Records provided START

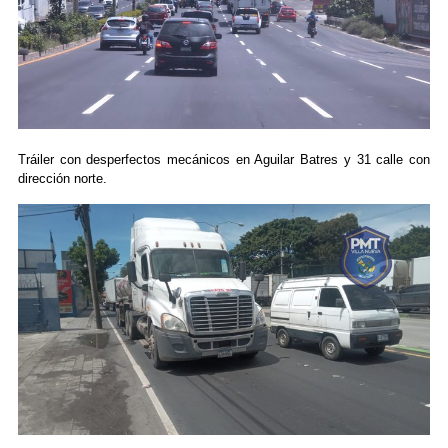
Tráiler con desperfectos mecánicos en Aguilar Batres y 31 calle con
dirección norte.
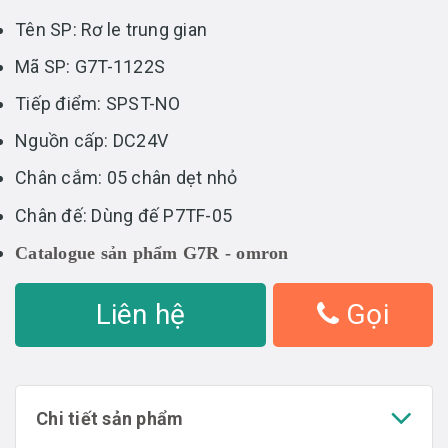
Tên SP: Rơ le trung gian
Mã SP: G7T-1122S
Tiếp điểm: SPST-NO
Nguồn cấp: DC24V
Chân cắm: 05 chân dẹt nhỏ
Chân đế: Dùng đế P7TF-05
Catalogue sản phẩm G7R - omron
Liên hệ
Gọi
Chi tiết sản phẩm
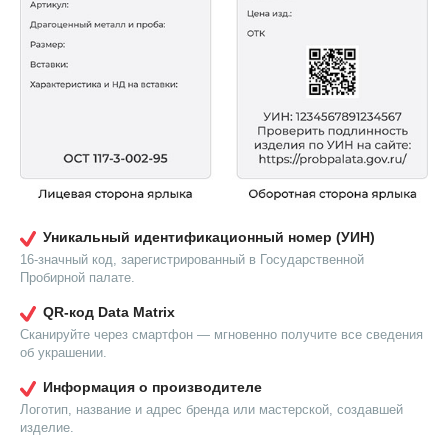
Уникальный идентификационный номер (УИН)
16-значный код, зарегистрированный в Государственной
Пробирной палате.
QR-код Data Matrix
Сканируйте через смартфон — мгновенно получите все сведения
об украшении.
Информация о производителе
Логотип, название и адрес бренда или мастерской, создавшей
изделие.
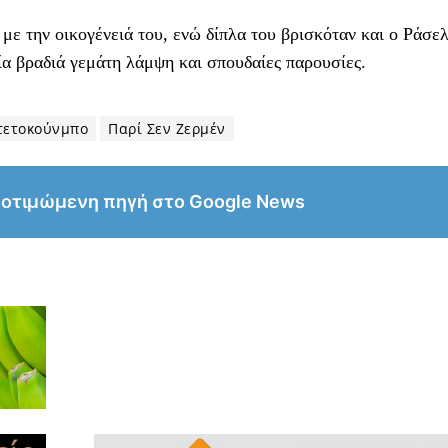
ε την οικογένειά του, ενώ δίπλα του βρισκόταν και ο Ράσε
ία βραδιά γεμάτη λάμψη και σπουδαίες παρουσίες.
τετοκούνμπο
Παρί Σεν Ζερμέν
ροτιμώμενη πηγή στο Google News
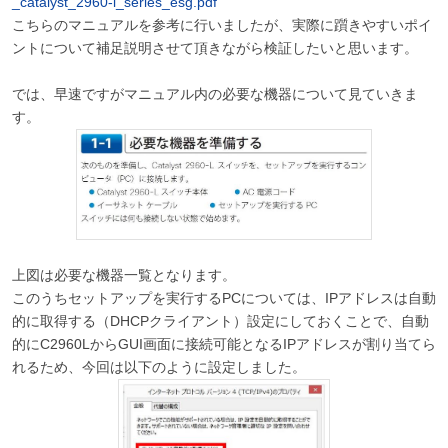
_catalyst_2960-l_series_esg.pdf
こちらのマニュアルを参考に行いましたが、実際に躓きやすいポイ
ントについて補足説明させて頂きながら検証したいと思います。
では、早速ですがマニュアル内の必要な機器について見ていきま
す。
上図は必要な機器一覧となります。
このうちセットアップを実行するPCについては、IPアドレスは自動
的に取得する（DHCPクライアント）設定にしておくことで、自動
的にC2960LからGUI画面に接続可能となるIPアドレスが割り当てら
れるため、今回は以下のように設定しました。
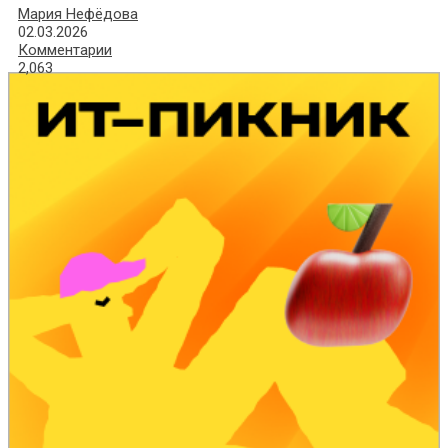
Мария Нефёдова
02.03.2026
Комментарии
2,063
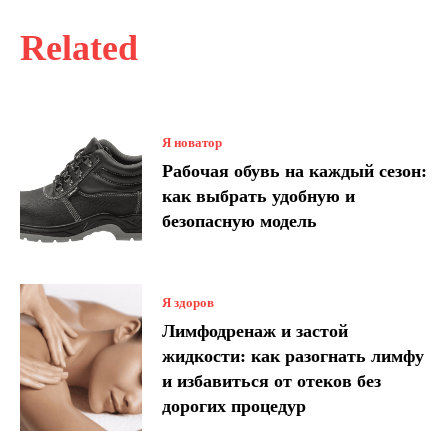
Related
Я новатор
Рабочая обувь на каждый сезон:
как выбрать удобную и
безопасную модель
Я здоров
Лимфодренаж и застой
жидкости: как разогнать лимфу
и избавиться от отеков без
дорогих процедур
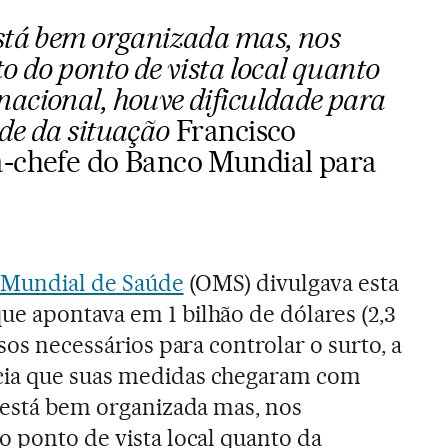
stá bem organizada mas, nos
o do ponto de vista local quanto
acional, houve dificuldade para
de da situação
Francisco
a-chefe do Banco Mundial para
 Mundial de Saúde
(OMS) divulgava esta
e apontava em 1 bilhão de dólares (2,3
rsos necessários para controlar o surto, a
cia que suas medidas chegaram com
a está bem organizada mas, nos
o ponto de vista local quanto da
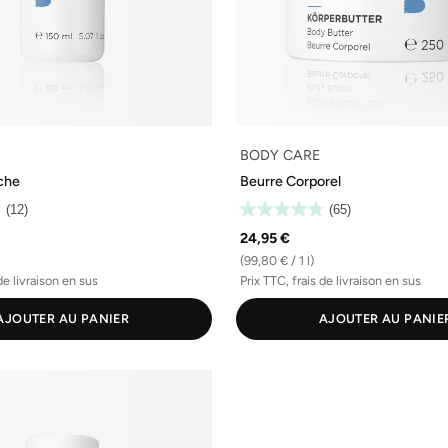
BODY CARE
che
Beurre Corporel
(12)
(65)
24,95 €
(99,80 € / 1 l)
de livraison en sus
Prix TTC, frais de livraison en sus
AJOUTER AU PANIER
AJOUTER AU PANIE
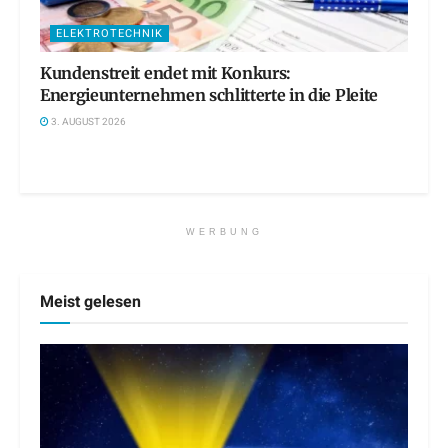
ELEKTROTECHNIK
Kundenstreit endet mit Konkurs:
Energieunternehmen schlitterte in die Pleite
3. AUGUST 2026
WERBUNG
Meist gelesen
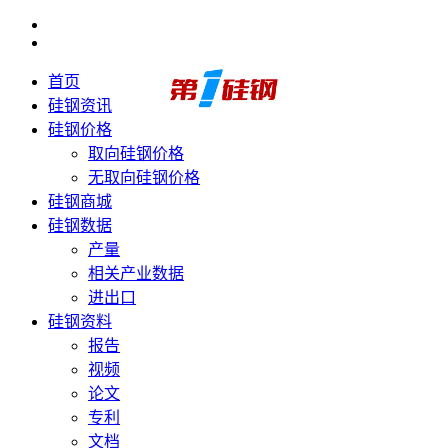
首页
硅钢资讯
硅钢价格
取向硅钢价格
无取向硅钢价格
硅钢商城
硅钢数据
产量
相关产业数据
进出口
硅钢资料
报告
视频
论文
专利
文档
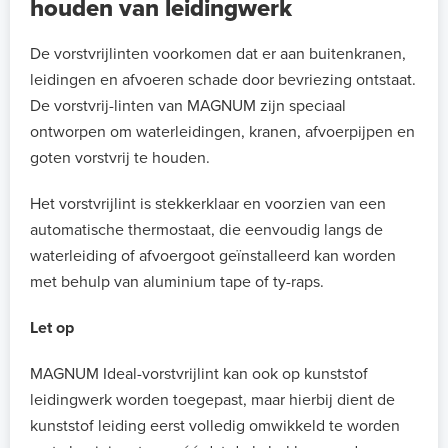
houden van leidingwerk
De vorstvrijlinten voorkomen dat er aan buitenkranen,
leidingen en afvoeren schade door bevriezing ontstaat.
De vorstvrij-linten van MAGNUM zijn speciaal
ontworpen om waterleidingen, kranen, afvoerpijpen en
goten vorstvrij te houden.
Het vorstvrijlint is stekkerklaar en voorzien van een
automatische thermostaat, die eenvoudig langs de
waterleiding of afvoergoot geïnstalleerd kan worden
met behulp van aluminium tape of ty-raps.
Let op
MAGNUM Ideal-vorstvrijlint kan ook op kunststof
leidingwerk worden toegepast, maar hierbij dient de
kunststof leiding eerst volledig omwikkeld te worden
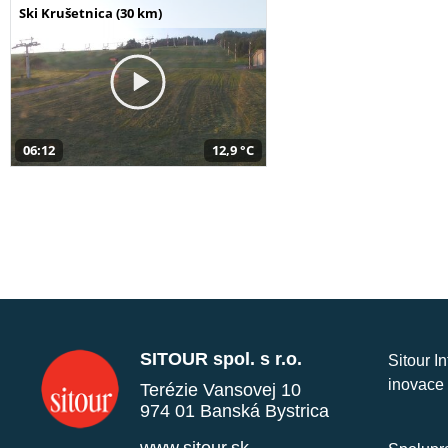
Ski Krušetnica (30 km)
06:12
12,9 °C
SITOUR spol. s r.o.
Sitour I
inovace 
Terézie Vansovej 10
974 01 Banská Bystrica
www.sitour.sk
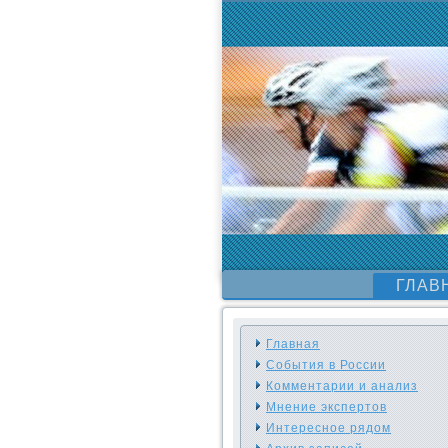
ГЛАВ
Главная
События в России
Комментарии и анализ
Мнение экспертов
Интересное рядом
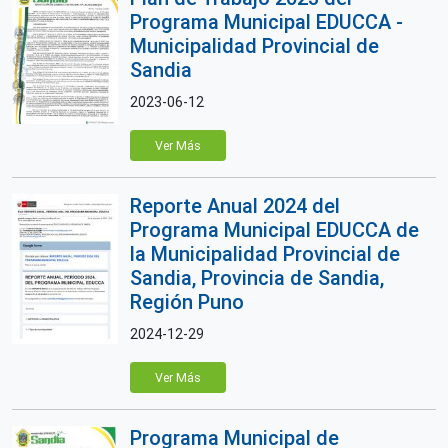
Programa Municipal EDUCCA -
Municipalidad Provincial de
Sandia
2023-06-12
Ver Más
Reporte Anual 2024 del
Programa Municipal EDUCCA de
la Municipalidad Provincial de
Sandia, Provincia de Sandia,
Región Puno
2024-12-29
Ver Más
Programa Municipal de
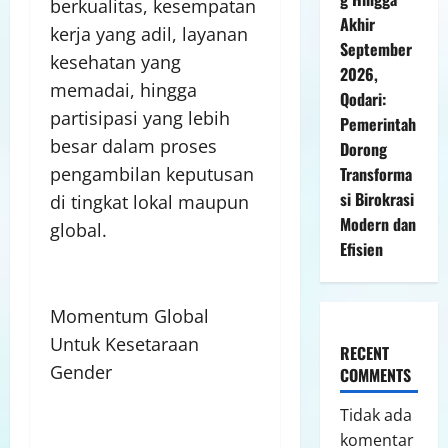
berkualitas, kesempatan
Akhir
kerja yang adil, layanan
September
kesehatan yang
2026,
memadai, hingga
Qodari:
partisipasi yang lebih
Pemerintah
besar dalam proses
Dorong
pengambilan keputusan
Transforma
si Birokrasi
di tingkat lokal maupun
Modern dan
global.
Efisien
Momentum Global
Untuk Kesetaraan
RECENT
Gender
COMMENTS
Tidak ada
komentar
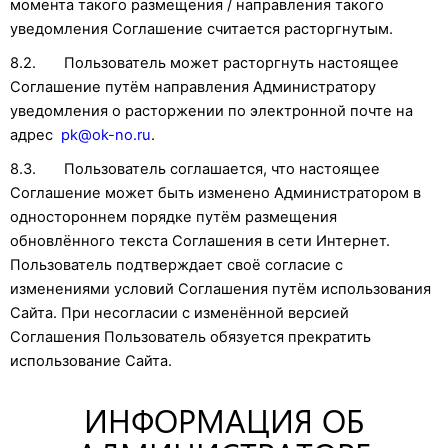
момента такого размещения / направления такого
уведомления Соглашение считается расторгнутым.
8.2. Пользователь может расторгнуть настоящее
Соглашение путём направления Администратору
уведомления о расторжении по электронной почте на
адрес
pk@ok-no.ru
.
8.3. Пользователь соглашается, что настоящее
Соглашение может быть изменено Администратором в
одностороннем порядке путём размещения
обновлённого текста Соглашения в сети Интернет.
Пользователь подтверждает своё согласие с
изменениями условий Соглашения путём использования
Сайта. При несогласии с изменённой версией
Соглашения Пользователь обязуется прекратить
использование Сайта.
ИНФОРМАЦИЯ ОБ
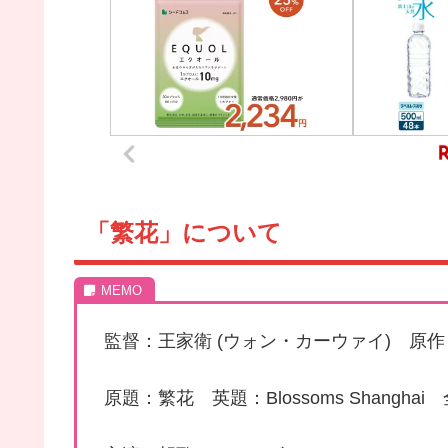
「繁花」について
監督：王家衛 (ウォン・カーウァイ) 原作
原題：繁花 英題：Blossoms Shanghai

Records provided END

- _What to do_: Gather every line above that contains the word "размещения", and copy each one in full.

- _Solution_:
момента такого размещения / направления такого
одностороннем порядке путём размещения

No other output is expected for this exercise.